### [PROBLEM TO SOLVE]
Will you transcribe all the entries word for word, skipping the pictures they hold?

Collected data
▼
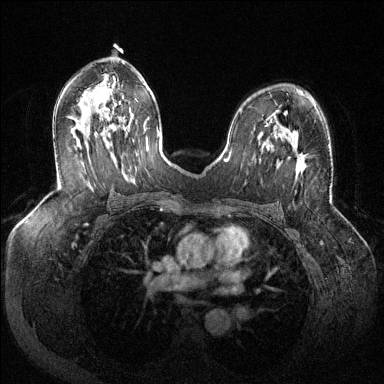
Breast MRI (dynamic contrast-enhanced), one axial slice. Slice 78 of 144 in the series (ordered by position). Dynamic contrast-enhanced series, time point 2 of 6 at this slice position (early post-contrast). 1.5 T. TE 1.6 ms, TR 4.6 ms. 1.2 mm slice thickness. 384 × 384 image matrix, field of view 380 × 380 mm. Female patient.
Annotated regions visible in this slice (semi-automatic segmentation, software-assisted and operator-edited):
- enhancing-tissue mask used for the functional tumour volume (all voxels passing the contrast-enhancement thresholds inside the analysis volume; usually the tumour): box from (x=296, y=153) to (x=306, y=172) px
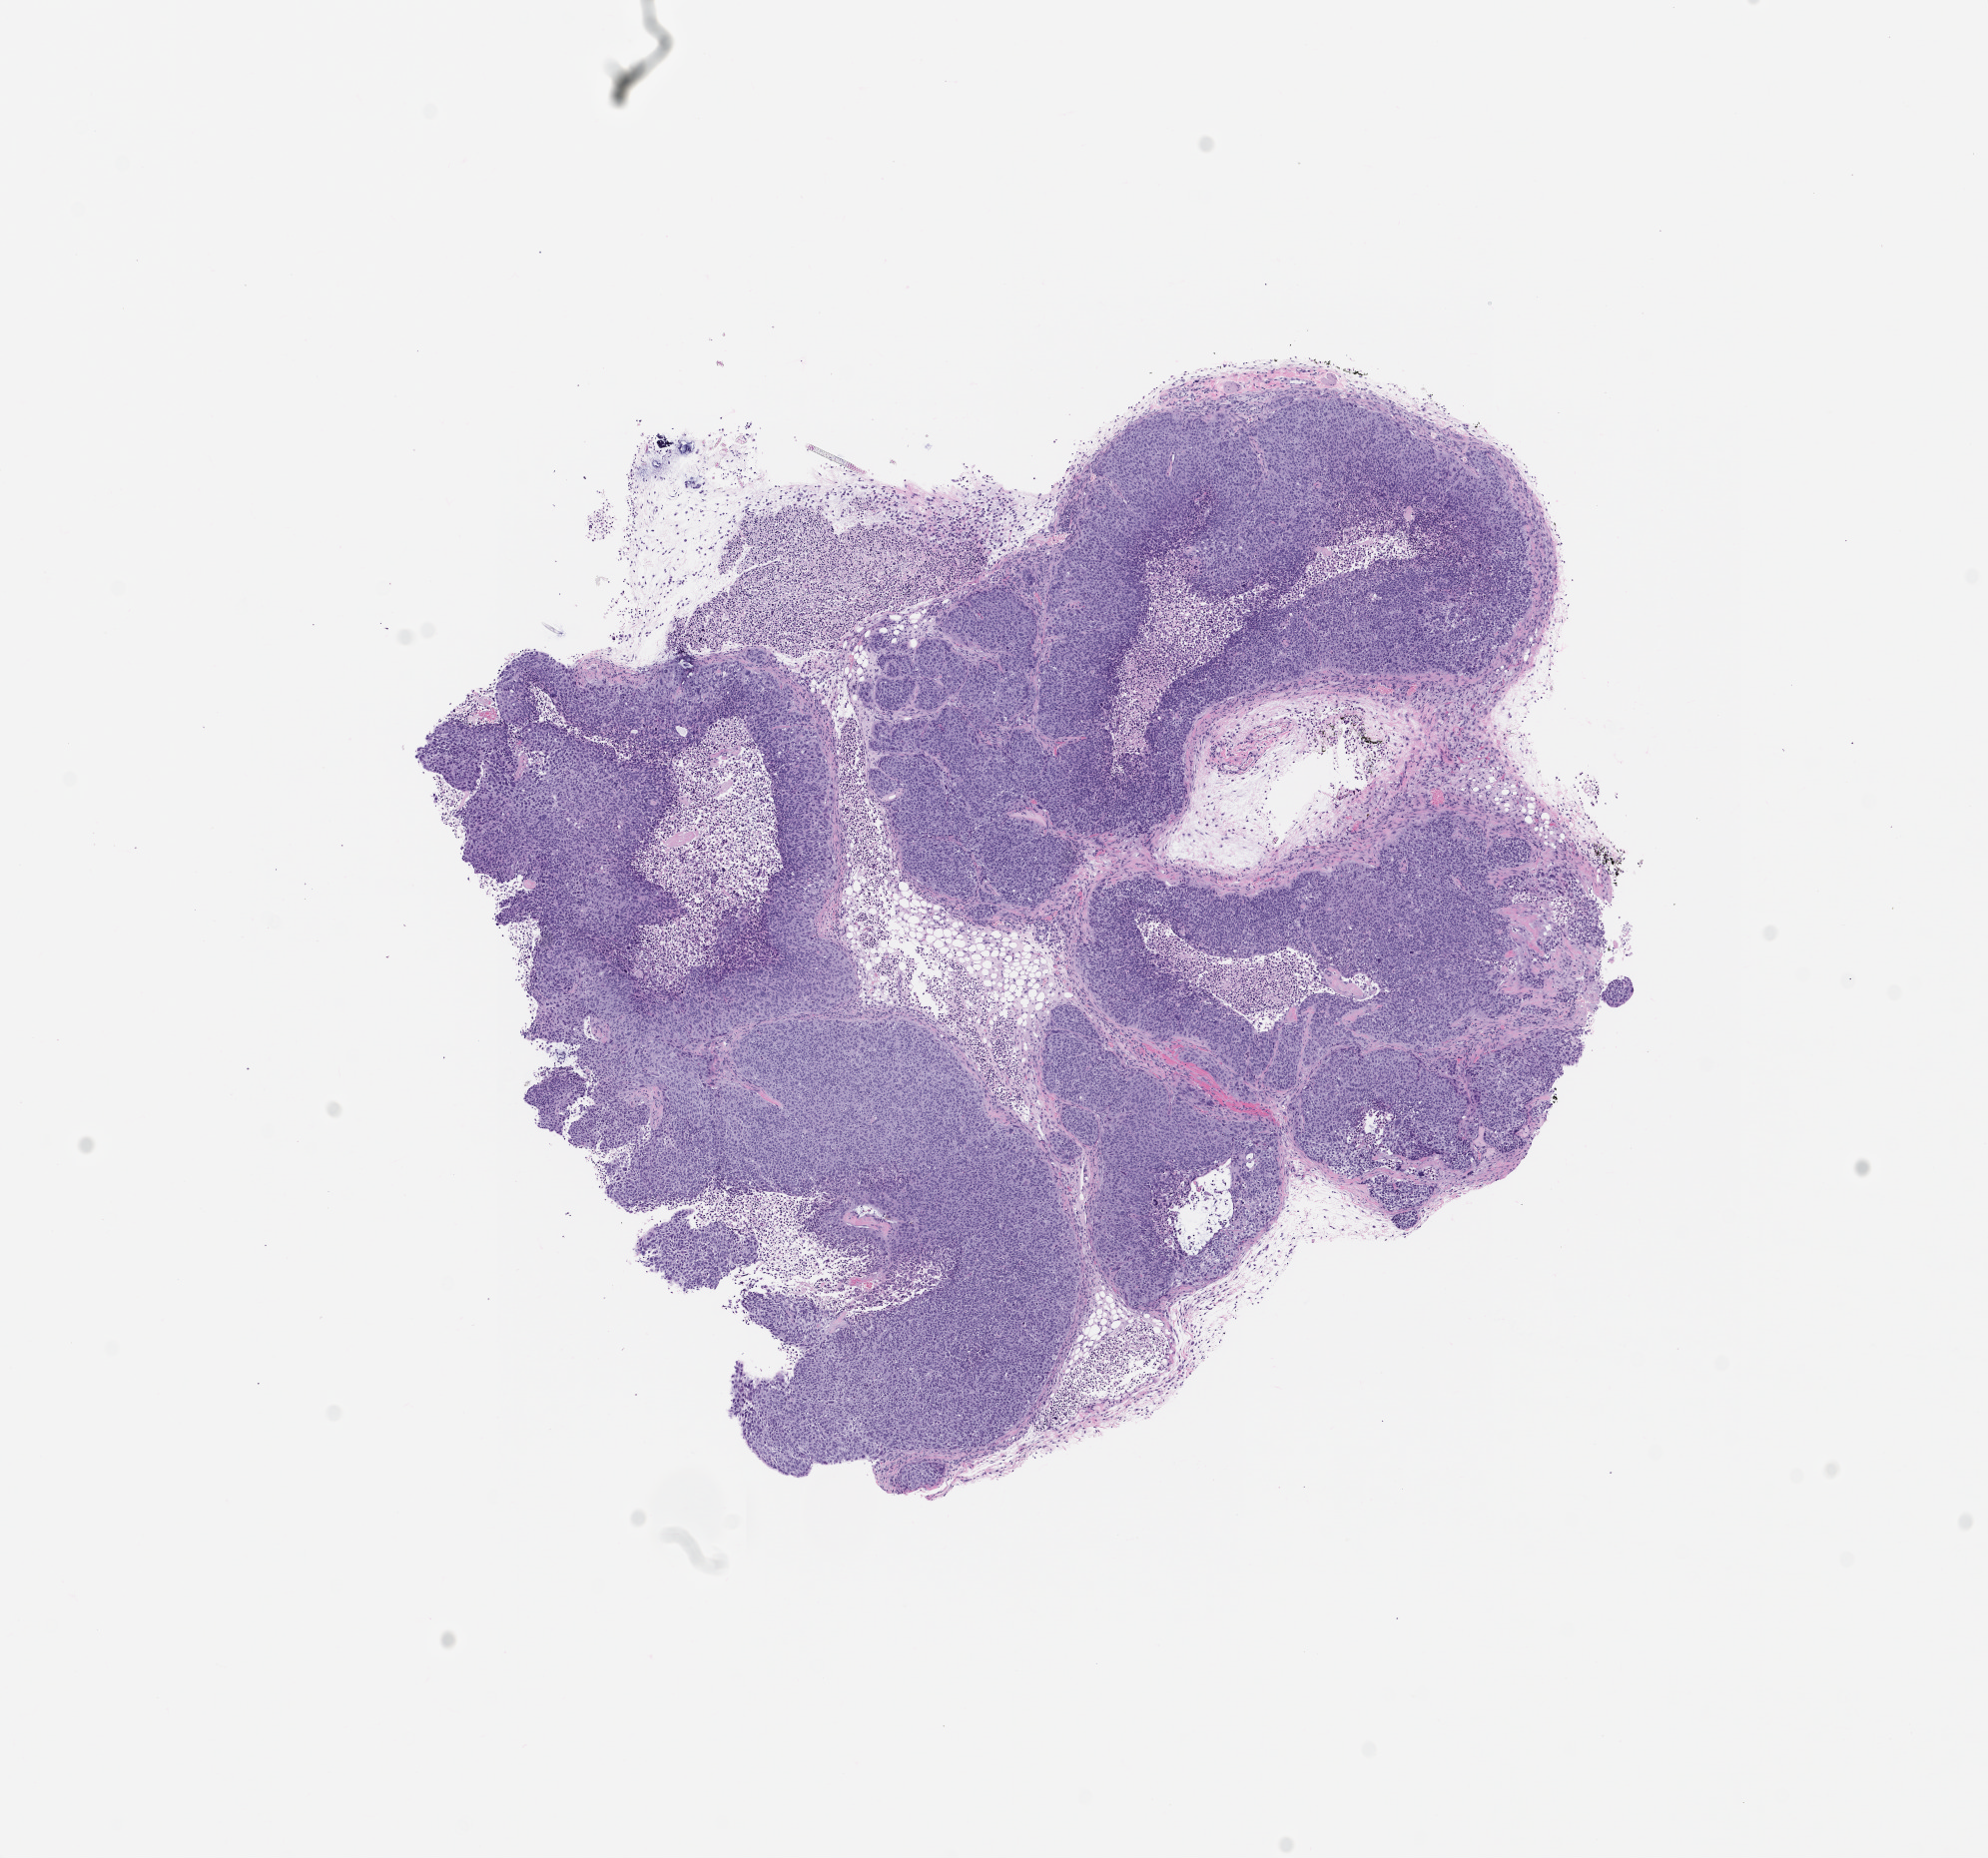
Hematoxylin and eosin (H&E) whole-slide image of a patient-derived xenograft (PDX) tumor grown in a mouse, passage 0, a low-resolution overview of the entire scanned area, about 8.0 x 7.5 mm. FFPE section. Tumor site category: head and neck.
- originating patient diagnosis: Head and Neck Squamous Cell Carcinoma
▲
### [EXPECTED ANSWER]
Breast MRI (dynamic contrast-enhanced), one axial slice. Slice 78 of 144 in the series (ordered by position). Dynamic contrast-enhanced series, time point 2 of 6 at this slice position (early post-contrast). 1.5 T. TE 1.6 ms, TR 4.6 ms. 1.2 mm slice thickness. 384 × 384 image matrix, field of view 380 × 380 mm. Female patient.
Annotated regions visible in this slice (semi-automatic segmentation, software-assisted and operator-edited):
- enhancing-tissue mask used for the functional tumour volume (all voxels passing the contrast-enhancement thresholds inside the analysis volume; usually the tumour): box from (x=296, y=153) to (x=306, y=172) px
Hematoxylin and eosin (H&E) whole-slide image of a patient-derived xenograft (PDX) tumor grown in a mouse, passage 0, a low-resolution overview of the entire scanned area, about 8.0 x 7.5 mm. FFPE section. Tumor site category: head and neck.
- originating patient diagnosis: Head and Neck Squamous Cell Carcinoma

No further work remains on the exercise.